A notícia de que a prévia da arrecadação do governo em janeiro indica um crescimento real em torno de 6% é excelente. A informação é manchete desta sexta-feira da "Folha de São Paulo", e os dados foram calculados com base nas informações do portal Siga Brasil, que mostra a entrada de R$ 280 bilhões nos cofres federais. Se for confirmado, será o melhor janeiro da história em arrecadação e significa também R$ 10 bilhões a mais do que o previsto no orçamento.

De acordo com o economista da área fiscal da XP Investimentos Tiago Sbardelotto, que analisou os dados para o jornal paulista, subiu 25% a arrecadação do Imposto de Renda sobre rendimento de capital, resultado da entrada de recursos de tributação dos fundos exclusivos de investimento dos super-ricos. Mostra que já está rendendo a iniciativa do ministro da Fazenda, Fernando Haddad, que brigou muito no Congresso para que a taxação dos super- ricos fosse a mesma coisa que incide sobre a classe média.

Também houve um aumento do imposto de renda sobre o rendimento do trabalho e contribuição previdenciária, o que pode indicar, segundo o economista, melhora no mercado de trabalho. Já o PIS/Cofins não teve um bom desempenho. O pagamento dos precatórios feitos no final do ano pode melhorar a arrecadação de janeiro e fevereiro.

Os números devem ser comemorados, até porque no ano passado a economia cresceu e a arrecadação caiu, mas como sempre com os dados fiscais é preciso cautela. O bom janeiro não significa que o ano terá o mesmo desempenho.
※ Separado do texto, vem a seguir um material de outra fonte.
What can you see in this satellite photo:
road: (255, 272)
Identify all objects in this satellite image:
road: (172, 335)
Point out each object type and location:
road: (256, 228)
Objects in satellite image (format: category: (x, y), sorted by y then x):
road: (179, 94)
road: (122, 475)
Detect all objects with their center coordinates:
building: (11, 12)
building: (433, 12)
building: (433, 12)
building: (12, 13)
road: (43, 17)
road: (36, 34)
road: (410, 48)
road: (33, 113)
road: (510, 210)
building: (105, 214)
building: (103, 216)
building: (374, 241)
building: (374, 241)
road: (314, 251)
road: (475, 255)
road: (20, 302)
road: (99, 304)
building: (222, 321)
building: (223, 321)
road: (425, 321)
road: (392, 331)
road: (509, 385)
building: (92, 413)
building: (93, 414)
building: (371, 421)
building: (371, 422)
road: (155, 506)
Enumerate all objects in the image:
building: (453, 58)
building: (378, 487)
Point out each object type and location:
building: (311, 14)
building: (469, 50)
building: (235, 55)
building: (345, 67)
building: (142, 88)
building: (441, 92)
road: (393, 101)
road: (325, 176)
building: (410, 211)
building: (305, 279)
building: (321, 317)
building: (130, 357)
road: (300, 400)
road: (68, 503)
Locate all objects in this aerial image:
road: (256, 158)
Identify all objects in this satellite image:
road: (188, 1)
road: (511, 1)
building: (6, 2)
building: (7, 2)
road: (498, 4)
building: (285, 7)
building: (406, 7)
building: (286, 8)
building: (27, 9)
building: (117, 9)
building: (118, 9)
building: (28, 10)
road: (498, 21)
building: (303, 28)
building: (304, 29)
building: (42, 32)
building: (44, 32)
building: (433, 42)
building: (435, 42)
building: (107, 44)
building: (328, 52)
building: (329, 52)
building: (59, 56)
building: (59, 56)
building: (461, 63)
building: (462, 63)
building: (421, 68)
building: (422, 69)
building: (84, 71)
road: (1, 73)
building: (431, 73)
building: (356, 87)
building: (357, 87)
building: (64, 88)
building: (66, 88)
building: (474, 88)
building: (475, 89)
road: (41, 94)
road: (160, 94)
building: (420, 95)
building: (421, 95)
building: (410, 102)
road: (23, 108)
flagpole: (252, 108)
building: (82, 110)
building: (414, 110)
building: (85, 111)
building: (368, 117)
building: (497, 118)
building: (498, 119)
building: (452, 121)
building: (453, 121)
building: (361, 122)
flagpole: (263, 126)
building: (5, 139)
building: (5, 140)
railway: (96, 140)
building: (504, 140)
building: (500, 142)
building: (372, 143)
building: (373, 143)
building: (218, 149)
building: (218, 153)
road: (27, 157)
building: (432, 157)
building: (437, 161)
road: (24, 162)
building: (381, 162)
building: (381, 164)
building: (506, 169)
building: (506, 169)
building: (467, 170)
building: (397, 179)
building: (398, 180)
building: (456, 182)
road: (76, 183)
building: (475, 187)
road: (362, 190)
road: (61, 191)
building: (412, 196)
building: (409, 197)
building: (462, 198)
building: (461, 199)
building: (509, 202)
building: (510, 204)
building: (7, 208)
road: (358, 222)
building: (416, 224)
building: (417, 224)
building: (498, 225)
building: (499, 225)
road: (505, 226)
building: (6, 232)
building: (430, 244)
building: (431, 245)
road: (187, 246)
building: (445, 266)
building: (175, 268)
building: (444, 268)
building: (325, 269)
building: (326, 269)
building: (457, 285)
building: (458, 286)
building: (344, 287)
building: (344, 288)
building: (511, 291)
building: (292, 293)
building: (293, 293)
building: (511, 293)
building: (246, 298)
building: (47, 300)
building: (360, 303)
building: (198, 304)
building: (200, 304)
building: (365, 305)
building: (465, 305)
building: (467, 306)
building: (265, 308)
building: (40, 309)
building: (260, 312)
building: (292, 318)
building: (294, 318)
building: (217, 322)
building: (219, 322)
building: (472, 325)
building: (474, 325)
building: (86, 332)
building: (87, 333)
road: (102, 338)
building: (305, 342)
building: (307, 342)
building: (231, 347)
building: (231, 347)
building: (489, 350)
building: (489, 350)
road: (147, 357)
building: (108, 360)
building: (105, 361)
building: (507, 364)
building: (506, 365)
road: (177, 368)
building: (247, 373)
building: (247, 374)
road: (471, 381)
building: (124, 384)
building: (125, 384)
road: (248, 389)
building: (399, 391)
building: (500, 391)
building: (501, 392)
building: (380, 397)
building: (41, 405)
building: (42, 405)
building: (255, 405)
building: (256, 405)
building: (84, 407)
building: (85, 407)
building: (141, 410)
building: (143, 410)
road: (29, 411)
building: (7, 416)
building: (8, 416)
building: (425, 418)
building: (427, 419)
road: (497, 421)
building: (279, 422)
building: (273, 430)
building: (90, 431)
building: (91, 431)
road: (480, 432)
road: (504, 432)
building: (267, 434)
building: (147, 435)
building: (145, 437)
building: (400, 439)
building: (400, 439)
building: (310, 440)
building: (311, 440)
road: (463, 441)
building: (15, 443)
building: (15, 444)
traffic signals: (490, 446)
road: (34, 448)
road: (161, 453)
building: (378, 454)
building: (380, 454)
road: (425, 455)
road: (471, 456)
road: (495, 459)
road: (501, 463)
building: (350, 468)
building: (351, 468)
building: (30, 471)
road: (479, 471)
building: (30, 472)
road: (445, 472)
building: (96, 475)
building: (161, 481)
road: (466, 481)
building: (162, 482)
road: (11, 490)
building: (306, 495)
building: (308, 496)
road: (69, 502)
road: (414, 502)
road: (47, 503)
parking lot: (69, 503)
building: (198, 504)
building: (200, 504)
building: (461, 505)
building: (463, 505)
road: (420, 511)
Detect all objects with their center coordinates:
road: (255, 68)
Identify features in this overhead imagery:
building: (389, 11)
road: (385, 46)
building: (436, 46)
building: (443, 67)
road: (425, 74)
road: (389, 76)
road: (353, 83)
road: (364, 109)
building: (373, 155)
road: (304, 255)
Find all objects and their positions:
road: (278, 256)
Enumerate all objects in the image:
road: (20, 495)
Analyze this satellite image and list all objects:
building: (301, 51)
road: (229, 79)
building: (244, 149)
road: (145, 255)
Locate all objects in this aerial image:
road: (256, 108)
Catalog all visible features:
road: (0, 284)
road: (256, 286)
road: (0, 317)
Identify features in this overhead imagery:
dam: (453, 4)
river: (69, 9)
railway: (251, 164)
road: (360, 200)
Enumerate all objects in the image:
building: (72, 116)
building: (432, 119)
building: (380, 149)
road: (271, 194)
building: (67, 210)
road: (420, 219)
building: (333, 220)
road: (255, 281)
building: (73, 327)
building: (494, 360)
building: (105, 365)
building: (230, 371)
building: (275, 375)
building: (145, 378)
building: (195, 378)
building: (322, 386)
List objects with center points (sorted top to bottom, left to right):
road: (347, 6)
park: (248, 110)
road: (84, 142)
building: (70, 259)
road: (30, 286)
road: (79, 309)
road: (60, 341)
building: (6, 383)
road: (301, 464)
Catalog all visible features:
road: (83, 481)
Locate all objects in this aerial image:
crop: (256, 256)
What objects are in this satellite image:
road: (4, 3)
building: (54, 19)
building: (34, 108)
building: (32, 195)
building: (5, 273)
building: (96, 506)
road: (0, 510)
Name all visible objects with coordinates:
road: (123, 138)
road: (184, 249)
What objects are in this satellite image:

O ministro Haddad passou um ano alertando que medidas tomadas no governo Bolsonaro e decisões judiciais prejudicaram a Receita e o impacto ainda não foi calculado para os próximos meses e anos. Em março, o governo fará a primeira avaliação bimestral de receitas e despesas e decidirá se será preciso fazer um contingenciamento do orçamento e alteração da meta de zero de déficit.

Este bimestre é fundamental para saber o que ocorrerá em 2024, mas é preciso ter cautela porque ainda há muitas dúvidas ao longo do ano. O resultado positivo não pode autorizar aumento de despesas, é preciso permanecer na linha do controle do gasto público. Até porque as medidas para fechar os buracos da arrecadação ainda estão sendo analisadas pelo Congresso. Mas esta primeira batalha da taxação dos fundos dos super-ricos já mostrou que deu resultado.